◆ **TEXT SECTION**
The secret Ngil brotherhood and its masks

As I have explained in many of my writings on the Fang (see bibliography), while the lan and the byeri were family rites of the Fang Ntumu and Betsi (North Gabon and Ogooué Valley) involving the relics of duly known and verified ancestors, the Ngil used only anonymous human bones (prisoners of war or slaves) for practising ordeals and fighting sorcery. This rite of social instruction or customary justice, which has been compared to an “Inquisition” of sorts, was observed at the dawn of the 20th century by Père Henri Trilles (CSSp) during his pastoral work in the Libreville area and, soon after, by ethnographer G. Tessmann in continental Spanish Guinea (Rio Muni), at a time when this custom was still widespread in Fang-inhabited regions. However, having often provoked disturbances in the villages where law and order were nevertheless supposed to be maintained, and following serious abuses on the part of the followers (summary justice, cattle theft, abduction of women, etc.), the Ngil soon came to be seen as a duplication of the customary colonial courts and was therefore prohibited by the European administration established at that time, between 1910 and 1920, in both Gabon and Cameroon. This administrative disposition led to the gradual disappearance of these large masks with streamlined, exaggerated forms, whitened with kaolin.

The secret society of the old Ngil entailed three grades or ranks: the mvon ngi, meaning the candidates for initiation chosen from among those who were supposed to have an évus (a kind of imaginary parasite, resembling a “crab”, which the Fang held in high regard); then the acolytes of the Ngil (the wearer of the mask and chief of the militia, the musicians and the henchmen); and, lastly, the great initiates (mod esam ngi) who presided at the initiations.

The group thus formed a kind of secret brotherhood that went from village to village at the request and expense of those backing and inciting such undertakings, doing so in such instances as when there was an unexplained and therefore suspicious death, an epidemic, a hunting accident or a suspected bewitchment. The ceremony consisted mainly of frightening those who had evil intentions or secretly kept “fetishes” prohibited for witchcraft purposes, including through the spectacular and noisy presentation of the mask, especially at night. If “sorcerers”, real or presumed, were discovered, they were punished, beaten or sometimes even (but very rarely in reality) executed on the spot.

◆ **PROBLEM 1**
Based on the text on the Ngil brotherhood, why did the European administration prohibit the Ngil? Answer in one to three sentences.
◆ **PROBLEM 2**
Decide whether each statement agrees with the text on the Ngil brotherhood, answering yes or no and quoting the deciding words: (a) The Ngil used the relics of known ancestors; (b) the secret society had three ranks; (c) executions of sorcerers were frequent.
◆ **PROBLEM 3**
Write a continuation of the text on the Ngil brotherhood, starting after its final sentence.
The data that follow come from an unrelated source.

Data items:
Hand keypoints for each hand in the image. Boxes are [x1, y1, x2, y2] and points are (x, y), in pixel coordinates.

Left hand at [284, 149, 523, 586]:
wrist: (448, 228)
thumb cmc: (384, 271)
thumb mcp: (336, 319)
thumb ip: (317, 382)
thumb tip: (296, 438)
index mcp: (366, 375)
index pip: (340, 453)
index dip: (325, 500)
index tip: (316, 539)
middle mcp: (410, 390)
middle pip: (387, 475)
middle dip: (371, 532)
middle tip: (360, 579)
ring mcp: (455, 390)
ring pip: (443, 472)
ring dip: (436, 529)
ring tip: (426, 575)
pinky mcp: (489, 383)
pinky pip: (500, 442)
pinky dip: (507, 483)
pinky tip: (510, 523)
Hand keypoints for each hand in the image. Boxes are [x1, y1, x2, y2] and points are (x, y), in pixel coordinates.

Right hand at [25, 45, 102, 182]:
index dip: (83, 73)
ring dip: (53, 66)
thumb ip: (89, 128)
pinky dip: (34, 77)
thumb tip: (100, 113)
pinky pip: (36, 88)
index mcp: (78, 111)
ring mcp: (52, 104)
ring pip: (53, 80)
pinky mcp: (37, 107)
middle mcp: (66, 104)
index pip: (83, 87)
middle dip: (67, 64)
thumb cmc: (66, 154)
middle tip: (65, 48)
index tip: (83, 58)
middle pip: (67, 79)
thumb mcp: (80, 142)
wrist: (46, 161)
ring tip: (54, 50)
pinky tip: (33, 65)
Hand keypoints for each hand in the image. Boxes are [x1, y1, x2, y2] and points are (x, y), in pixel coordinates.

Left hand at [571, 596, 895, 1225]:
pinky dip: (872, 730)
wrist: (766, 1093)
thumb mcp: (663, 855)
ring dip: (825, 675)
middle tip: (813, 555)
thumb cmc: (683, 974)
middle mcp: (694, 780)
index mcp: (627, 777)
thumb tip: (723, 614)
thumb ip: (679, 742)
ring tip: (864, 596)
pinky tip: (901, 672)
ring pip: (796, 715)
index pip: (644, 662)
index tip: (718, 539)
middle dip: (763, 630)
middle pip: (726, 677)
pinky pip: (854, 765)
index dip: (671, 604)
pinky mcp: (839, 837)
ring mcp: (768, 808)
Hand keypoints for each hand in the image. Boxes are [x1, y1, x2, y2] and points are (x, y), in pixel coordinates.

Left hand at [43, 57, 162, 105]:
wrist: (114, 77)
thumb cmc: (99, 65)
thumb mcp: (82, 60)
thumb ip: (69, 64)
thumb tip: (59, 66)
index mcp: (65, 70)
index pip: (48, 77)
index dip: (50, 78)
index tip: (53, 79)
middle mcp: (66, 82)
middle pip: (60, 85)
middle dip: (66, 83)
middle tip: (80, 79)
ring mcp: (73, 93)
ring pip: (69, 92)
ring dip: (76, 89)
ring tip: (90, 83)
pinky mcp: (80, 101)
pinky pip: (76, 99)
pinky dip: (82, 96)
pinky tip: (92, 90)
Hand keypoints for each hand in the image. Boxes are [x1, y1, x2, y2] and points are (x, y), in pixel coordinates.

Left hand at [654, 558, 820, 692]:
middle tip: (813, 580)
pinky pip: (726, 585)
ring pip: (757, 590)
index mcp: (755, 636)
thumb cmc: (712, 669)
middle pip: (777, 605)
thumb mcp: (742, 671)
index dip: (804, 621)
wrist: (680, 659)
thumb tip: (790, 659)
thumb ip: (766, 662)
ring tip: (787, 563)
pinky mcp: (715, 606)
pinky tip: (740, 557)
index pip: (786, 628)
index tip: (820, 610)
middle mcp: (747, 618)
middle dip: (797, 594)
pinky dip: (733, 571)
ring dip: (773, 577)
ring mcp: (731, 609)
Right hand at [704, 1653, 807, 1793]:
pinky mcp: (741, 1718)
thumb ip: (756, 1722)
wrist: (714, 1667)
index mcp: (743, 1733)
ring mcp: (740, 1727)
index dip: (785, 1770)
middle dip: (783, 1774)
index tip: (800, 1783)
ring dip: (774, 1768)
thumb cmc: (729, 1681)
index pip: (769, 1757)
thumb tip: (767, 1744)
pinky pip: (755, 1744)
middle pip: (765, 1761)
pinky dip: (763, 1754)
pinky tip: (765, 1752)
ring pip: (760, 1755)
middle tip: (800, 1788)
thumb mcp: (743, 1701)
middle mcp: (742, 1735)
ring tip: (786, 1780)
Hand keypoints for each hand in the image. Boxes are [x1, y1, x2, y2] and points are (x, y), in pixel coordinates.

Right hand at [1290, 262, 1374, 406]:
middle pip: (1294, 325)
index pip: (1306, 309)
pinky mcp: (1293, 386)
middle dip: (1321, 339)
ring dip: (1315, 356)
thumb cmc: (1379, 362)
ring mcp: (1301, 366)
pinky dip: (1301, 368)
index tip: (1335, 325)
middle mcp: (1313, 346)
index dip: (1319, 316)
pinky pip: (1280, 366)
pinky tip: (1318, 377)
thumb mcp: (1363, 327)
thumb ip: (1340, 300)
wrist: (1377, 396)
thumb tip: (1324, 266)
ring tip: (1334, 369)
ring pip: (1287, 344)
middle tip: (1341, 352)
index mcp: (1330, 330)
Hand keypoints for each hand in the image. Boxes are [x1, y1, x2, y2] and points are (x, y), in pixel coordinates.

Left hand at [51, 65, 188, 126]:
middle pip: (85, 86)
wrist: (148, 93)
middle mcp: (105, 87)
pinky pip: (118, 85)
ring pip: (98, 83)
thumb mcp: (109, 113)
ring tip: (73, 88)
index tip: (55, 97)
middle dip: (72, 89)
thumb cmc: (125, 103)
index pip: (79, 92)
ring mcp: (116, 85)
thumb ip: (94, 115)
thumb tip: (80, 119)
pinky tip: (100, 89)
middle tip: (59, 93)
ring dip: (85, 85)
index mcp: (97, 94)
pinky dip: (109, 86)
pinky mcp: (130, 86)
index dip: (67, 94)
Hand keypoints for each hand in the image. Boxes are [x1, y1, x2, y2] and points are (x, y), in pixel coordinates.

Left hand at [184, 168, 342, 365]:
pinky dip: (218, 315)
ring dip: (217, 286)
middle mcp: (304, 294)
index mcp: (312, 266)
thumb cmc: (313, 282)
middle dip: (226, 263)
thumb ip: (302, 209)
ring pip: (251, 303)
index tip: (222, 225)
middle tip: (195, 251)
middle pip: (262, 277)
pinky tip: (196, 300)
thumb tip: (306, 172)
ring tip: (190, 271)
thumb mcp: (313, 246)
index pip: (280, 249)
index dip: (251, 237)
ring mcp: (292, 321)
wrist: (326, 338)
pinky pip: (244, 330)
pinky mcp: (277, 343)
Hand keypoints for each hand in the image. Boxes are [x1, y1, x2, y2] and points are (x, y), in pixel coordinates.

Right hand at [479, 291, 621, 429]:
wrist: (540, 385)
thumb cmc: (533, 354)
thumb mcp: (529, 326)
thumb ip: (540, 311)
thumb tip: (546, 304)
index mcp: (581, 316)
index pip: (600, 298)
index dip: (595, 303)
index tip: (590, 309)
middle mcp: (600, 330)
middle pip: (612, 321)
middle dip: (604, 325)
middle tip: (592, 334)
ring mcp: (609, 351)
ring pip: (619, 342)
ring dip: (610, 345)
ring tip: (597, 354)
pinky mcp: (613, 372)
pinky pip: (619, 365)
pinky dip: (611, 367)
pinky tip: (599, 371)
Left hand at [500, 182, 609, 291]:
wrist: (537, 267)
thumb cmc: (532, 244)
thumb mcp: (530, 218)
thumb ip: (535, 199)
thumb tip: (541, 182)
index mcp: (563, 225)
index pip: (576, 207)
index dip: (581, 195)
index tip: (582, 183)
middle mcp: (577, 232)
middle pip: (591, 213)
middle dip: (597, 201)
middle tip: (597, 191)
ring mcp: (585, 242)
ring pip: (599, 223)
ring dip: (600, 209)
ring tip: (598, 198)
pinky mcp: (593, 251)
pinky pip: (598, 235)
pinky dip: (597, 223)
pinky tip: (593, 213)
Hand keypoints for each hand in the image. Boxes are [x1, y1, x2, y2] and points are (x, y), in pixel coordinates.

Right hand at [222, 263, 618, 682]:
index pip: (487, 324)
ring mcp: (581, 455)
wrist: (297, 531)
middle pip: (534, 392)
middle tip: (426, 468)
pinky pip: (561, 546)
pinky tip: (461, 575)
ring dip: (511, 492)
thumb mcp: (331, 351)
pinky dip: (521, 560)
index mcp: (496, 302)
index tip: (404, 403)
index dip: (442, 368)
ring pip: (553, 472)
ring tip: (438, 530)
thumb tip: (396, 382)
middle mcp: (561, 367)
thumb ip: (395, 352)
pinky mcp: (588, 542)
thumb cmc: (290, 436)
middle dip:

◆ **RESPONSE BOX 1**
The Ngil had often provoked disturbances in villages, and its followers committed serious abuses such as summary justice, cattle theft and the abduction of women. It therefore came to be seen as a duplication of the customary colonial courts. The administration prohibited it between 1910 and 1920 in both Gabon and Cameroon.

◆ **RESPONSE BOX 2**
(a) No: "the Ngil used only anonymous human bones (prisoners of war or slaves)"
(b) Yes: "The secret society of the old Ngil entailed three grades or ranks"
(c) No: "sometimes even (but very rarely in reality) executed on the spot"

◆ **RESPONSE BOX 3**
The Ngil secret brotherhood used large wooden masks (called nkukh or asu ngi, which means “the face of the ngi”) with a stylised human face bearing grotesquely accented features, decorated with engravings reminiscent of warrior scarification. These masks varied in size, some were polychrome, some fitted with monoxylous horns (in South Cameroon and the Rio Muni region), others simply coated with whitish kaolin, a colour symbolising the dead or spirit world. Père H. Trilles had several opportunities to see and even photograph such masks during his travels through Fang country, from the Rio Muni region to South Cameroon (1899-1901).

The initiation was an opportunity, under the strictest secrecy, to reveal to neophytes that the masks were not mysterious beings from the beyond, but merely wooden accessories, topped with feathers, made to frighten the uninitiated.

A majestic mask charged with the forces of the beyond

One can see that these Ngil masks, so sought-after as key pieces in African art collections even a century later, were particularly “charged” objects despite their uncluttered shapes and graceful, engraved embellishments. A vector for the beliefs related to the evil power of spirits and the hope of victory over the annihilation of death, especially that caused by sorcery, asu ngi masks evoked the never-ending connection between the living and the dead.

This specimen, of majestic grandeur and proven authenticity – a piece with great simplicity of volume and economy of engraved embellishment – is an exceptional work worthy of the most prestigious collections.